C’est à partir de son expérience singulière qu’il abouti à ces conclusions.
Dans sa file active, une majorité d’enfants est porteuse de la maladie depuis la naissance (parmi les autres, deux ont été contaminés par rapport sexuel et huit d’origine africaine sont nés de mère séronégative mais dépistés VIH positif à leur arrivée en France – vers l’âge de six-huit ans).
Ces enfants, pour la plupart issus de classes défavorisées, ont grandi dans un contexte familial marqué par le VIH – deuil d’un ou de plusieurs parents. Ils sont soumis à une forte pression et une forte stigmatisation en raison du tabou autour du sida. Certains parmi eux arrivent à l’adolescence ; une période de la vie parfois difficile à gérer et qui se prête difficilement aux obligations d’un traitement lourd et systématique.
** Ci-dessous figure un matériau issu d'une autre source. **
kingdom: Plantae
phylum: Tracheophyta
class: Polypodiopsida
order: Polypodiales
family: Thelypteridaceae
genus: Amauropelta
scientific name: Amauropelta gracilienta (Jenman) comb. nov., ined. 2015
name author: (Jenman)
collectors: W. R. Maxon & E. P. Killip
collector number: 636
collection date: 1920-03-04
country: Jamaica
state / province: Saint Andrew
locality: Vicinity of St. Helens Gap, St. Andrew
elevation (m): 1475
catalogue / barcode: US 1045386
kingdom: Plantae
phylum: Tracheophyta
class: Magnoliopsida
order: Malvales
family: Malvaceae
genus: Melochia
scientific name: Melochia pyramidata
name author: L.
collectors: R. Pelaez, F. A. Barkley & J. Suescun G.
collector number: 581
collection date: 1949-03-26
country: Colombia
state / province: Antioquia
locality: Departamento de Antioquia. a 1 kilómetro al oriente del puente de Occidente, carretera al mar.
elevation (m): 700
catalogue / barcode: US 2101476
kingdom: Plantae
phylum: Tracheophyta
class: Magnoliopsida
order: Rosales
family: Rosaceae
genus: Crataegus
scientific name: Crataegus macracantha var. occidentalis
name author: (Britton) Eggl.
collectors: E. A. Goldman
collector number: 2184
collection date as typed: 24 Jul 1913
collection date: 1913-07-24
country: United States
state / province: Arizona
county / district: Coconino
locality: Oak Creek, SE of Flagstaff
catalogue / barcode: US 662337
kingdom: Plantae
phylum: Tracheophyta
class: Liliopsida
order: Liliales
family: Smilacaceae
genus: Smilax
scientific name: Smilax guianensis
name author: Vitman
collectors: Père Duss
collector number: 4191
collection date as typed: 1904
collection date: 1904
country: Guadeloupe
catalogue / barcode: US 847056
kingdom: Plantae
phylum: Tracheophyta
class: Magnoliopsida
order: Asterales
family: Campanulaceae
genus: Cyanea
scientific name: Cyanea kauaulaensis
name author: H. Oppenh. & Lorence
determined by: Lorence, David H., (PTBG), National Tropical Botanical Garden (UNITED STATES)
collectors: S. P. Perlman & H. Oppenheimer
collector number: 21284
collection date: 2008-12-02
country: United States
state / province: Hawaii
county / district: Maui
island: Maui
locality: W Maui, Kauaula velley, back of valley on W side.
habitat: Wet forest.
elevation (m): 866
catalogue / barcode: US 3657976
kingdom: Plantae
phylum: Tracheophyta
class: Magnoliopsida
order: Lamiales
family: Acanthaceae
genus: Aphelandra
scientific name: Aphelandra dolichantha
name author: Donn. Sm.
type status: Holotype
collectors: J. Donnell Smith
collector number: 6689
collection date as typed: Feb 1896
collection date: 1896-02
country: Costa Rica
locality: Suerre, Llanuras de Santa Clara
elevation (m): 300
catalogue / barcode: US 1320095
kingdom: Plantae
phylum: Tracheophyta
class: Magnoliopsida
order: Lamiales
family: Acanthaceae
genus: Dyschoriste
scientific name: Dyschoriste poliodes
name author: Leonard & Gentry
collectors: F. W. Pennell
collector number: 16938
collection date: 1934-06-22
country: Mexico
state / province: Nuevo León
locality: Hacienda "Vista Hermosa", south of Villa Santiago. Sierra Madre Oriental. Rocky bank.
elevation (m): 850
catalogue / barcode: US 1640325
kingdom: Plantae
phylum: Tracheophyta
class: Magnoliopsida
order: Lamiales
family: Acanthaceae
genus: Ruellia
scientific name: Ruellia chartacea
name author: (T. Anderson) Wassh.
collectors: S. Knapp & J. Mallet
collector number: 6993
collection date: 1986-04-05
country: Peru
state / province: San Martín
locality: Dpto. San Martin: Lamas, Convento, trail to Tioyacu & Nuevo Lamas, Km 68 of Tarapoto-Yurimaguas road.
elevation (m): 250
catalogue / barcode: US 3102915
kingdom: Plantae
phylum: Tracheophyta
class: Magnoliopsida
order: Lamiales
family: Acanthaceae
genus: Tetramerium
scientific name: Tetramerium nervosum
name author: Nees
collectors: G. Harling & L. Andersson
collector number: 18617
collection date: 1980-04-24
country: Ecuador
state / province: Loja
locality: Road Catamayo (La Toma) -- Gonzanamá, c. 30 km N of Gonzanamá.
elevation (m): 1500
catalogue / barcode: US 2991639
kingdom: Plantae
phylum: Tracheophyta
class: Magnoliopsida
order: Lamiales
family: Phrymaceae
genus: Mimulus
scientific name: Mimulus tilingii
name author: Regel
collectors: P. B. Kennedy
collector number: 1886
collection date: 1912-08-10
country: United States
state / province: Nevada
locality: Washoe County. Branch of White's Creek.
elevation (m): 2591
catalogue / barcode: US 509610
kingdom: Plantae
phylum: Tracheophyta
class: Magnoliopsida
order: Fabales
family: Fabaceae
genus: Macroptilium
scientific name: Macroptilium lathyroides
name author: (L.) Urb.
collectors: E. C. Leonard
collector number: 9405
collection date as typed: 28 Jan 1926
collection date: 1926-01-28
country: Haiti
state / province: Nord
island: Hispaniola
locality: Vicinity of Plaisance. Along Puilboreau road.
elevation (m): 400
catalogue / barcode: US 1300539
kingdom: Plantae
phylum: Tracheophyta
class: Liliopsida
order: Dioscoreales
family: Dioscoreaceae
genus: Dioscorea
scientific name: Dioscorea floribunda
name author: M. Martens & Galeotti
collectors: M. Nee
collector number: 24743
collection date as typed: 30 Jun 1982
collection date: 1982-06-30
Il est également délicat d’aborder le sujet de la sexualité (au delà du préservatif) avec des adolescents pour qui la notion de risque est très réelle, multiforme, et qui disent » affronter « la sexualité sans plaisir. Comment rompre la » barrière du silence « , qui est peut-être la plus grande souffrance pour l’adolescent séropositif ? Comment, enfin, aborder le thème de la mort ?
Il ne reste au thérapeute qu’une alternative : tout mettre en oeuvre pour rendre son patient » autonome » le plus rapidement possible, quel que soit son âge et son milieu.
Christian Courpotin rappelle, par ailleurs, les difficultés pour les adolescents d’accéder à des traitements prophylactiques de post exposition (Cf. article dans Action n°61). En tant que mineur ils sont dans l’obligation de recourir à un accord parental, ce qui est le plus sûr moyen de les tenir éloignés de l’hôpital dans ces situations d’urgence. Il serait donc primordiale de se servir de l’expérience acquise en matière de contraception pour les mineurs, et réclamer au plus vite, qu’en la matière, la loi change.